**DESCRIPTION OF THE TASK**
Arrange the lines of all the items below as one continuous numbered list, omitting any blank lines.

**RECORDS SUPPLIED**
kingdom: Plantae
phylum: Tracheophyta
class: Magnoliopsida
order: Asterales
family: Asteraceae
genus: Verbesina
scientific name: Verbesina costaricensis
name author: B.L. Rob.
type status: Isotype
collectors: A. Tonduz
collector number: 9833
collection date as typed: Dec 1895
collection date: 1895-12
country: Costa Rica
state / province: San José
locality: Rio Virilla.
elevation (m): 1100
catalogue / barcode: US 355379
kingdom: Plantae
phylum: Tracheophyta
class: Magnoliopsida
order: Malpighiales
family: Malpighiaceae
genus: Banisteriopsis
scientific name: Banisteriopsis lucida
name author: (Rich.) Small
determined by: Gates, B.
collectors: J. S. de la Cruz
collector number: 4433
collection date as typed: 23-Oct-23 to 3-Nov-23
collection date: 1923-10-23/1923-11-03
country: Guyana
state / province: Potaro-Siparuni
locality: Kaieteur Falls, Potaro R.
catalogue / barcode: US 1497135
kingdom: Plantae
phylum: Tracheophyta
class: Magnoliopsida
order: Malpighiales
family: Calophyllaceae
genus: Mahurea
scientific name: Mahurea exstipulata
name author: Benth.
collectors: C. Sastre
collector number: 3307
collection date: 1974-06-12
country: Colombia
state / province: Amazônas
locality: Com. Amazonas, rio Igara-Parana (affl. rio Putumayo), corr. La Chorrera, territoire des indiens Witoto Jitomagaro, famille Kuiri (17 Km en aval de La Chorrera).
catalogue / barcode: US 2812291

**FINISHED ANSWER**
1. kingdom: Plantae
2. phylum: Tracheophyta
3. class: Magnoliopsida
4. order: Asterales
5. family: Asteraceae
6. genus: Verbesina
7. scientific name: Verbesina costaricensis
8. name author: B.L. Rob.
9. type status: Isotype
10. collectors: A. Tonduz
11. collector number: 9833
12. collection date as typed: Dec 1895
13. collection date: 1895-12
14. country: Costa Rica
15. state / province: San José
16. locality: Rio Virilla.
17. elevation (m): 1100
18. catalogue / barcode: US 355379
19. kingdom: Plantae
20. phylum: Tracheophyta
21. class: Magnoliopsida
22. order: Malpighiales
23. family: Malpighiaceae
24. genus: Banisteriopsis
25. scientific name: Banisteriopsis lucida
26. name author: (Rich.) Small
27. determined by: Gates, B.
28. collectors: J. S. de la Cruz
29. collector number: 4433
30. collection date as typed: 23-Oct-23 to 3-Nov-23
31. collection date: 1923-10-23/1923-11-03
32. country: Guyana
33. state / province: Potaro-Siparuni
34. locality: Kaieteur Falls, Potaro R.
35. catalogue / barcode: US 1497135
36. kingdom: Plantae
37. phylum: Tracheophyta
38. class: Magnoliopsida
39. order: Malpighiales
40. family: Calophyllaceae
41. genus: Mahurea
42. scientific name: Mahurea exstipulata
43. name author: Benth.
44. collectors: C. Sastre
45. collector number: 3307
46. collection date: 1974-06-12
47. country: Colombia
48. state / province: Amazônas
49. locality: Com. Amazonas, rio Igara-Parana (affl. rio Putumayo), corr. La Chorrera, territoire des indiens Witoto Jitomagaro, famille Kuiri (17 Km en aval de La Chorrera).
50. catalogue / barcode: US 2812291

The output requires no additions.